▶ [What to work on]:
At the line containing "X503498D01*", begin an exact copy, and continue through the last line of the entries below. Leave out any pictures.

[Stored data]

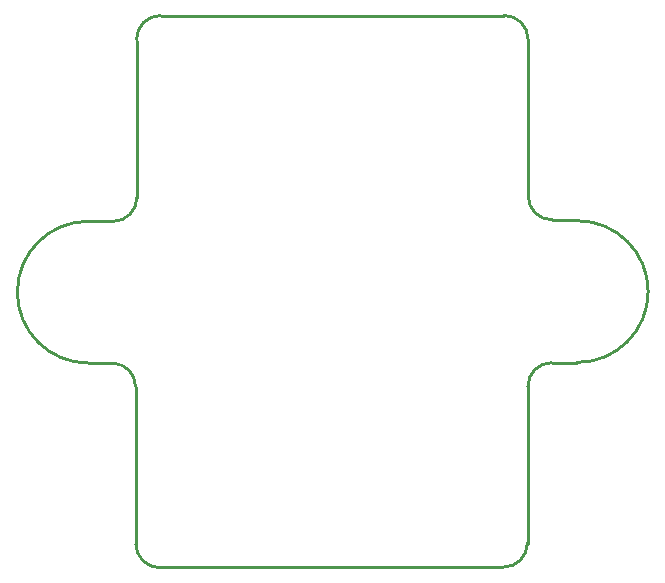
<source format=gbr>
%TF.GenerationSoftware,Altium Limited,Altium Designer,20.0.13 (296)*%
G04 Layer_Color=16711935*
%FSLAX25Y25*%
%MOIN*%
%TF.FileFunction,Other,Mechanical_1*%
%TF.Part,Single*%
G01*
G75*
%TA.AperFunction,NonConductor*%
%ADD43C,0.01000*%
D43*
X503818Y215277D02*
G03*
X511692Y223151I0J7874D01*
G01*
X519485Y283865D02*
G03*
X511611Y275991I0J-7874D01*
G01*
X642068Y276032D02*
G03*
X634194Y283906I-7874J0D01*
G01*
X642150Y223683D02*
G03*
X650024Y215809I7874J0D01*
G01*
X649929Y168146D02*
G03*
X642055Y160272I0J-7874D01*
G01*
X633961Y100031D02*
G03*
X641835Y107905I0J7874D01*
G01*
X511375Y107728D02*
G03*
X519249Y99854I7874J0D01*
G01*
X511289Y160196D02*
G03*
X503415Y168070I-7874J0D01*
G01*
X495487Y215303D02*
G03*
X495487Y168059I0J-23622D01*
G01*
X658518Y168253D02*
G03*
X658518Y215497I0J23622D01*
G01*
X650093Y215712D02*
X658266D01*
X650206Y168159D02*
X658379D01*
X495324Y168093D02*
X503498D01*
X495582Y215305D02*
X503756D01*
X642110Y223650D02*
Y276012D01*
X511304Y107841D02*
Y160204D01*
X641921Y107882D02*
Y160244D01*
X511653Y223187D02*
Y275549D01*
X519771Y283866D02*
X633945Y283866D01*
X519570Y100000D02*
X633744D01*
%TF.MD5,a471cccc4f43e4b916b5ab9720d74b75*%
M02*

</source>
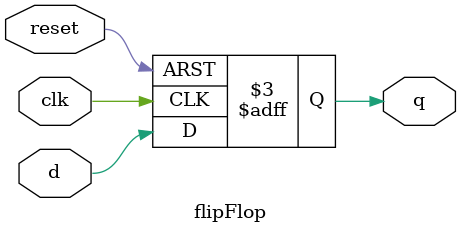
<source format=sv>


module flipFlop (
  input logic clk, reset, d,
  output logic q
);

  always_ff @(posedge clk or negedge reset) begin
    if (!reset)
      q <= 0;
    else
      q <= d;
  end

endmodule

</source>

▶ [Solution to this task]:
X503498D01*
X495582Y215305D02*
X503756D01*
X642110Y223650D02*
Y276012D01*
X511304Y107841D02*
Y160204D01*
X641921Y107882D02*
Y160244D01*
X511653Y223187D02*
Y275549D01*
X519771Y283866D02*
X633945Y283866D01*
X519570Y100000D02*
X633744D01*
%TF.MD5,a471cccc4f43e4b916b5ab9720d74b75*%
M02*

</source>
<source format=sv>


module flipFlop (
  input logic clk, reset, d,
  output logic q
);

  always_ff @(posedge clk or negedge reset) begin
    if (!reset)
      q <= 0;
    else
      q <= d;
  end

endmodule

</source>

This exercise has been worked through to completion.